## DATA TO EXAMINE
════════════════

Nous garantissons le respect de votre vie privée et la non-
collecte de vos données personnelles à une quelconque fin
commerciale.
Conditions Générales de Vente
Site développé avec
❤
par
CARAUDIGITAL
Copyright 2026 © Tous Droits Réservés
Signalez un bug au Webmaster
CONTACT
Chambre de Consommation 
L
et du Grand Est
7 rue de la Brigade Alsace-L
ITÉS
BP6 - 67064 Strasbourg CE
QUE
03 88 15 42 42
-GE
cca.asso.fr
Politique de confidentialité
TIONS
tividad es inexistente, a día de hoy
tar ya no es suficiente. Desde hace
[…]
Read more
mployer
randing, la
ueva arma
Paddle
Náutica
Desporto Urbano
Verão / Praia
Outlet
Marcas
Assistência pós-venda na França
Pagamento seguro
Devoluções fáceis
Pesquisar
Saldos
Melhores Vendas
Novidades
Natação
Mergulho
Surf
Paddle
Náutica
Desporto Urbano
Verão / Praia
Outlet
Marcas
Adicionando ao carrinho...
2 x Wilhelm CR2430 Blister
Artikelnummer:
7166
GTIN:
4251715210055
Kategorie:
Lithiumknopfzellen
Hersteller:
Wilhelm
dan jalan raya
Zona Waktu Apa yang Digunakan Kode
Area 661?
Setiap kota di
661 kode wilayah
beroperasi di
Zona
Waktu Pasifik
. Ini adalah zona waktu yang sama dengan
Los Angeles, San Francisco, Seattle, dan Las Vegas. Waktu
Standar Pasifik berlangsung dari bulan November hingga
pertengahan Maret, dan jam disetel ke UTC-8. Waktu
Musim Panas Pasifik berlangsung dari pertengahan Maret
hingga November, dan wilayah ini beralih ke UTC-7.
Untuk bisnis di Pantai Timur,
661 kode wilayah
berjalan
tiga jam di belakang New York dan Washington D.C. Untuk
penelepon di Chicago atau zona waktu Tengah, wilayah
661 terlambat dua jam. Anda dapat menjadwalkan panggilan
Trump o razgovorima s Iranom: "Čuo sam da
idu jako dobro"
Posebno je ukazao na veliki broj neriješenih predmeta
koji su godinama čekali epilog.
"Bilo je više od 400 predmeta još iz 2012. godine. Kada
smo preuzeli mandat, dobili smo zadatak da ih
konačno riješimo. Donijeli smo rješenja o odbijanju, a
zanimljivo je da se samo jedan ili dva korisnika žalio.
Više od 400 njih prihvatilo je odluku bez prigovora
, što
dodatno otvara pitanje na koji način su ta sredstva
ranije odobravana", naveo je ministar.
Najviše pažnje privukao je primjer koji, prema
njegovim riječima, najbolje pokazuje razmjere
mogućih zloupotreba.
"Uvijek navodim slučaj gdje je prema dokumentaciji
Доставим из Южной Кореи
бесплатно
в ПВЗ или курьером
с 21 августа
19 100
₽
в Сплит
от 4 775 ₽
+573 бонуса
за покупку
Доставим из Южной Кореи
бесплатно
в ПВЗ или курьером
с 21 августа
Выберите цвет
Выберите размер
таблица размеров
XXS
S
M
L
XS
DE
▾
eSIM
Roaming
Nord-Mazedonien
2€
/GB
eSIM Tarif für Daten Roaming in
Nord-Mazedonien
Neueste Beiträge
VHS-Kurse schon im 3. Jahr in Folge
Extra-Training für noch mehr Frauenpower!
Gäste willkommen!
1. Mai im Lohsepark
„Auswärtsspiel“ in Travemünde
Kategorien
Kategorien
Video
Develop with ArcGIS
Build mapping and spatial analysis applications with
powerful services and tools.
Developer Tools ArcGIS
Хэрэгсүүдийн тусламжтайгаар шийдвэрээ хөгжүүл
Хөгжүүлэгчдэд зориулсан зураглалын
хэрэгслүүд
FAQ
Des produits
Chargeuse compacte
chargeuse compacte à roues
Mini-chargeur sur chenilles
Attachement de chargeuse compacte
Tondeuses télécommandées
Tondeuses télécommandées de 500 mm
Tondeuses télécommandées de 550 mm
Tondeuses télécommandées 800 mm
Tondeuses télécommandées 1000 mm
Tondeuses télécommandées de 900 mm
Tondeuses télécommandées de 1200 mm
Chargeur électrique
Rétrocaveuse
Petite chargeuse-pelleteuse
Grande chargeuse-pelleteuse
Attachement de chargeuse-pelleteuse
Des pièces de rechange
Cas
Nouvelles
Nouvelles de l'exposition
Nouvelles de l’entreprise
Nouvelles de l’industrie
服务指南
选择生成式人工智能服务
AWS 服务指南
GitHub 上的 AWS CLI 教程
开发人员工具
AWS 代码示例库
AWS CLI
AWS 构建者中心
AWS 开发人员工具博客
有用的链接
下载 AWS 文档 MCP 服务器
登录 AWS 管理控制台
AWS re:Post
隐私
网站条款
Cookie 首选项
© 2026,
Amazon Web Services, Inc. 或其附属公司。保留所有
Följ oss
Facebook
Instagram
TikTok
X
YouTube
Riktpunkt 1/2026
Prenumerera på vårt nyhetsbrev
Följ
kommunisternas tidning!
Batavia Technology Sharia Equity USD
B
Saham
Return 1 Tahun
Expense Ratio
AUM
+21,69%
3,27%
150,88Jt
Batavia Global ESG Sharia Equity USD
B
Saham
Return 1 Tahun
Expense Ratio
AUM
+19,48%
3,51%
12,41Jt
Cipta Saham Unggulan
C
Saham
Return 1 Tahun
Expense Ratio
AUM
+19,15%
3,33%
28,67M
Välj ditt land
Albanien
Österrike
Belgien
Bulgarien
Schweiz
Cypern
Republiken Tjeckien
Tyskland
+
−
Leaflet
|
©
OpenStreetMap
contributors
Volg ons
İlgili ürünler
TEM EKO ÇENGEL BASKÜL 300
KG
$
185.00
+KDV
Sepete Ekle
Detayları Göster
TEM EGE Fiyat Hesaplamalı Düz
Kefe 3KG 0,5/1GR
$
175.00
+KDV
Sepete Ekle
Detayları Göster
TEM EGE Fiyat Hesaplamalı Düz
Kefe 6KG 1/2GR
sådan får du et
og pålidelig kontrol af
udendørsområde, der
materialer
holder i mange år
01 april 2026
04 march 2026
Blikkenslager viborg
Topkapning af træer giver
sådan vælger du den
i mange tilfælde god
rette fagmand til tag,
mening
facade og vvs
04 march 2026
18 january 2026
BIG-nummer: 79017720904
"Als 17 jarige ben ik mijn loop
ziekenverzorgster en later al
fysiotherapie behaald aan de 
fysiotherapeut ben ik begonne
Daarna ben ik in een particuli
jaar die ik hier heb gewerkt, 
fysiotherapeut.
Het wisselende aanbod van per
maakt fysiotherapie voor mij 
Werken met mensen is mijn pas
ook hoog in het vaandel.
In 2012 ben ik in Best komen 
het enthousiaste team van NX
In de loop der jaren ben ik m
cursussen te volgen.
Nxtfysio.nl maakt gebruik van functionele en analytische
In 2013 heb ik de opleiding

════════════════

In the data above, how many lines contain the word "Attachement"? Only the number is wanted.

2